There are several changes in the list of fatalities. Mrs. Bunting, of Winnipeg, and her little child were reported this morning to have been among the killed. As a matter of fact they are stopping at the home of Mr. E. Hurry, of Woodroffe. Mrs. Bunting and her four children came through the accident with no very great injury, although the mother has slight injuries about the back.
The body supposed to have been that of Mrs. Bunting proved to be that of Mrs. McClure and Edmonton woman, of about 52 years of age. She was on her way out to Edmonton after a visit. The child found and said at first to be the daughter of Mrs. Bunting is the granddaughter of mrs. McClure. Its mother who escaped from the wreck with only slight injuries is at 131 Lawn Avenue, the home of Mr. John Sarsfield.
Woman disappears.
Strange things can happen at times of great excitement, such as that which prevailed after yesterday's accident, and strange things did. One of the most remarkable was the sprinting away of a woman who had come through the wreck physically unscathed but with her nervous system badly shaken. She was standing beside the cars sobbing her sorrow for the less fortunate friends, when a helpful woman took her, and led her away. Those taking the names of survivors failed to get a record of this woman's identity, and since the accident she has not been heard from. Superintendent Spencer of the CPR is anxious to get in touch with her.
John Donnelly of Glen Island, has left St. Luke's Hospital fully recovered. He was pinned under a seat and nearly drowned.

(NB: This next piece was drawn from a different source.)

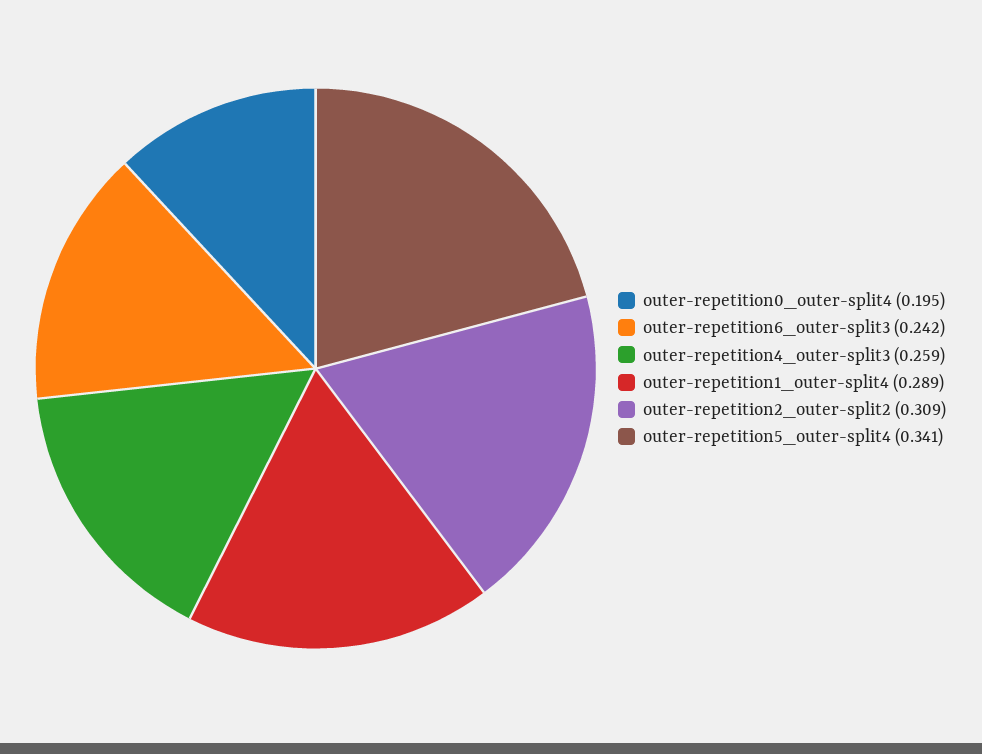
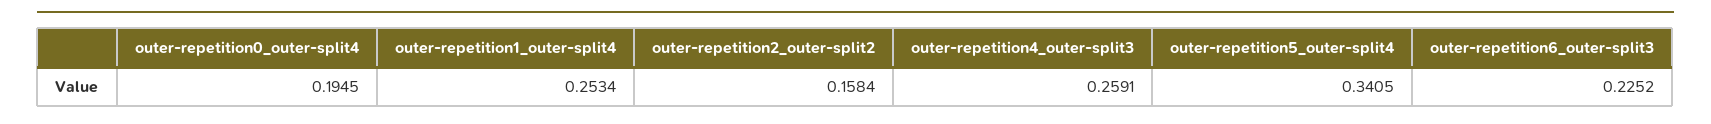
outer-repetition6_outer-split3: 0.242 -> 0.2252
outer-repetition1_outer-split4: 0.289 -> 0.2534
outer-repetition2_outer-split2: 0.309 -> 0.1584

5,000 carried by O E. R to the wreck scene.
During the afternoon and evening the Ottawa Electric Railway carried about 5,000 passengers out to the wreck. Cars from every service in the city were rushed on to the Britannia line to accommodate the overflow.

Chesterville Record 26 June 1913


Eight dead and fifty injured, two probably fatally, is the toll of the railway accident three miles from Ottawa yesterday afternoon when the CPR train from Montreal for Winnipeg left the track.  All the dead and practically all the injured are immigrants, principally from the British isles.  The cause of the wreck is not known, but it is thought to be either a loose rail or what is known in railway parlance as a "sunkink".
Also reported in Globe and Mail for 26 June 1913.  This was the wreck of the Imperial Limited.
Ottawa Journal 25 June - occurred at Springfield Park near Britannia. Pictures in June 26 edition.